Effects of repeated systemic penicillin injections on nonconvulsive and convulsive epileptic seizures in the rat.

Changes in the spontaneous and induced epileptic activity in the course of repetitive systemic i.p. administration of crystalline penicillin (Pc) were examined in imp-DAK rats. In all the rats used, nonconvulsive seizures characterized by bursts of spike and wave discharges (SWD) in the neocortex occurred spontaneously. A single i.p. injection of Pc at doses of 1,000,000, 1,500,000 or 2,000,000 IU/kg resulted in a transient increase in SWD activity. For the latter two doses, Pc injections also induced convulsive activity, i.e. single spikes and trains of spikes accompanied by myoclonies. When 1,500,000 IU/kg of Pc was administered repeatedly (six injections, one every 48 h), the amount of the convulsive activity induced by successive injections decreased but the increase in the number of SWD bursts became more pronounced. This result gives rise to some questions about the development of tolerance to the epileptogenic Pc effects in the course of repeated administration of this antibiotic.

Development of the age-related spontaneous spike-wave discharges in rat neocortex and exposure to a model neurotoxin.

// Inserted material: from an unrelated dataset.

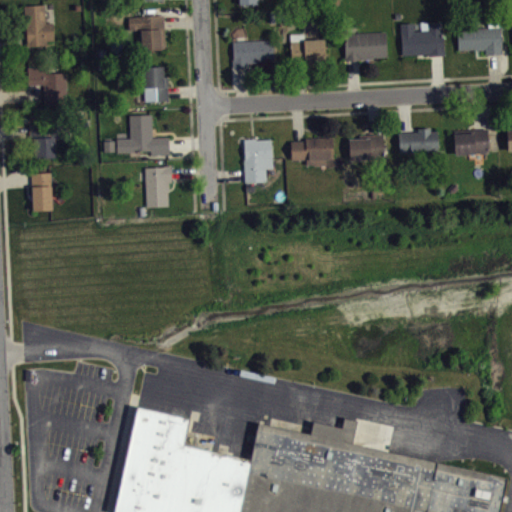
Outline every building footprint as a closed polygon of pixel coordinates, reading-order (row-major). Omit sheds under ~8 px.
[(260,0),(241,0),(241,9),(261,8),(260,0)] [(26,45),(47,44),(47,39),(54,39),(53,21),(46,22),(44,4),(24,5),(26,45)] [(128,16),(129,29),(141,30),(142,49),(166,48),(164,14),(128,16)] [(400,23),(402,54),(428,53),(428,55),(443,54),(441,20),(420,21),(421,29),(414,30),(413,22),(400,23)] [(458,49),(485,48),(485,54),(502,54),(500,26),(457,28),(458,49)] [(344,33),(385,30),(386,55),(374,56),(374,57),(345,59),(344,33)] [(290,32),(292,61),(326,59),(325,37),(306,39),(304,32),(290,32)] [(232,40),(233,67),(249,66),(249,62),(274,61),(273,39),(232,40)] [(28,66),(28,83),(44,83),(44,102),(67,103),(66,71),(48,71),(48,69),(42,65),(28,66)] [(163,65),(164,76),(168,76),(168,99),(144,100),(143,66),(163,65)] [(116,137),(130,137),(130,114),(151,113),(153,136),(169,135),(169,153),(151,153),(150,149),(139,149),(139,150),(117,151),(116,137)] [(29,123),(32,158),(55,157),(54,137),(62,137),(62,121),(29,123)] [(398,132),(399,151),(438,149),(438,130),(430,130),(430,127),(418,127),(418,131),(398,132)] [(487,128),(489,151),(475,152),(475,153),(456,154),(453,129),(487,128)] [(349,138),(360,137),(360,134),(383,133),(384,158),(350,159),(349,138)] [(290,140),(305,140),(305,137),(332,136),(332,157),(326,157),(326,164),(313,164),(313,163),(306,163),(306,158),(291,158),(290,140)] [(244,138),(245,157),(244,157),(245,181),(266,181),(265,167),(273,167),(271,138),(256,139),(256,137),(244,138)] [(145,166),(147,206),(168,206),(168,182),(172,182),(171,164),(164,164),(164,166),(145,166)] [(32,208),(52,209),(51,171),(30,172),(32,208)] [(500,475),(491,511),(119,511),(115,511),(139,405),(189,416),(183,443),(250,458),(259,420),(312,432),(315,419),(343,426),(345,416),(358,419),(353,441),(500,475)]
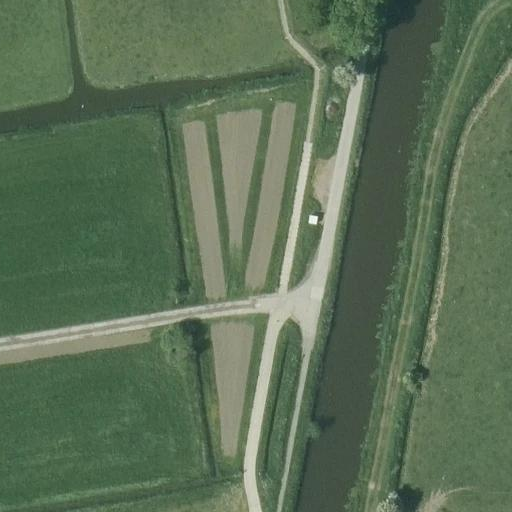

In laboratory rats an epileptic-like spontaneous neocortical activity in the form of bursts of spike and wave discharges (SWD) develops gradually with age. High incidence of the SWD episodes is accompanied by other indices characteristic of advanced age: memory disturbances and atrophic changes within basal forebrain structures (Buzsaki et al. 1988b, Gage et al. 1988). Accordingly, it has been proposed that the number and duration of the SWD episodes be regarded as a diagnostic marker to distinguish between young and old brains (Buzsaki et al. 1988a). It is suspected that exposure to neurotoxins may accelerate the progress of age-related neurodegeneration by predisposing neurons to premature death and thus hasten the appearance of the age-related functional deficits (Weiss 1990). Analysing the development of SWD activity in exposed rats may be helpful for an assessment of the potency of the neurotoxin under study to exert such an effect. In the present work the influence of a three-month exposure to a model neurotoxin, ethanol (ETOH), on the development of the SWD activity in imp-DAK rats was investigated. It has been found that in rats given 10% ETOH solution as the only drink for three months, the incidence of the SWD episodes increased markedly. The increase was most clearly seen after ETOH withdrawal and on the 90th day after exposure no tendency to decline could be observed. The obtained data indicate that exposure to exogenous substances may exert a distinguishable long-lasting influence on the development of the SWD activity.